2) This is basically a moral claim.  O'Reilly is framing unwanted pregnancy as a woman's just punishment for being a dirty, drunken slut.  He doesn't, however, explain why he thinks it's such a great idea to have women he considers irresponsible, slutty drunks put in charge of raising the next generation.  This is typical anti-choice thinking---putting punishing "dirty girls" above all other concerns, including the well-being of children.

Anyway, there's no reason to believe that his claim has any basis in reality.  O'Reilly may only get laid on New Year's Eve after some heavy drinking, but most Americans have sex on average of a little over twice a week.  His implication that we're a nation of mostly celibate people who get trashed and then give into temptation doesn't fit the realities.  

3) But even if this were true, it wouldn't matter.  O'Reilly clearly doesn't understand how the birth control pill works.  His statement only makes sense if you assume that the pill works by a woman taking it right before or during  sex to prevent conception, which is why being drunk might make you forget it.  But in reality, that's not how the pill works at all, as roughly everyone in the world over 10 years old that isn't Bill O'Reilly understands.  You just take it during the day and it covers you for having sex roughly whenever, as long as you're up on your pills.
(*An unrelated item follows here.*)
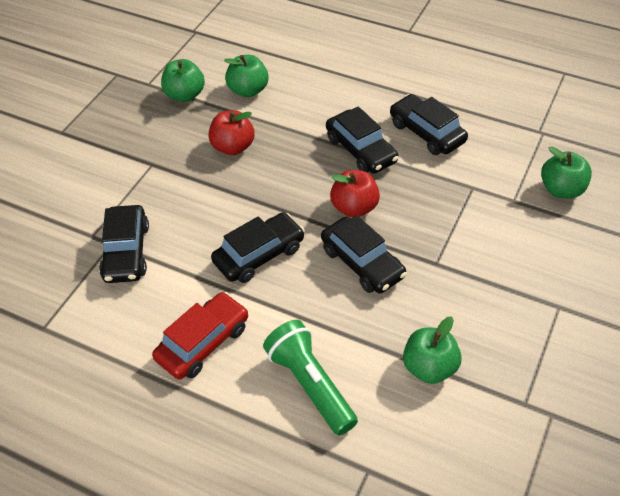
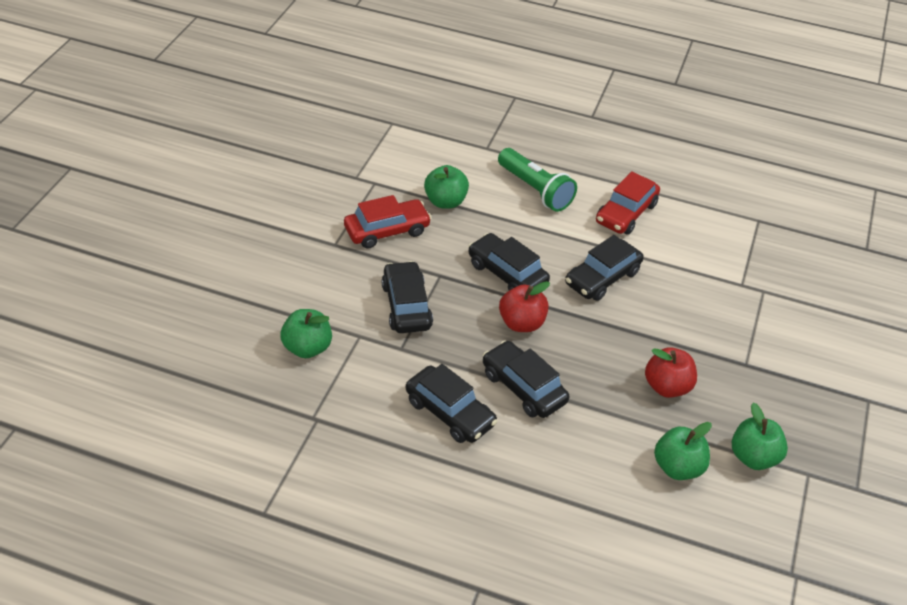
camera: 170 degrees right, 5 degrees down
(126, 252) = (724, 277): black car -> black car (406, 306)
(500, 324) = (387, 231): none -> red car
If you haven't been taking your pills and you take one right before sex, it doesn't offer any protection.

O'Reilly's lies about the IOM recommendations and about how only drunk sluts get pregnant are toxic.  But beyond all that, I want to emphasize this: Bill  O'Reilly is 61 years old.  He has been on this planet for 61 years, and he knows so little about female biology and sexuality he literally thinks you have to use the birth control pill during sex for it to work.  O'Reilly has both a wife and a daughter, and yet he's so ignorant about female biology, I bet you could tell him that women get their periods out of their urethras and he'd probably believe you.  But despite knowing less about female biology than your average 6th grader, O'Reilly feels entitled to rail on and on about abortion, birth control, reproductive rights, women's sexuality, and health care.  This is in part due to our toxic culture that treats white men like authorities, even when they're so stupid you have a strong feeling they need their wives to tie their shoes for them in the morning.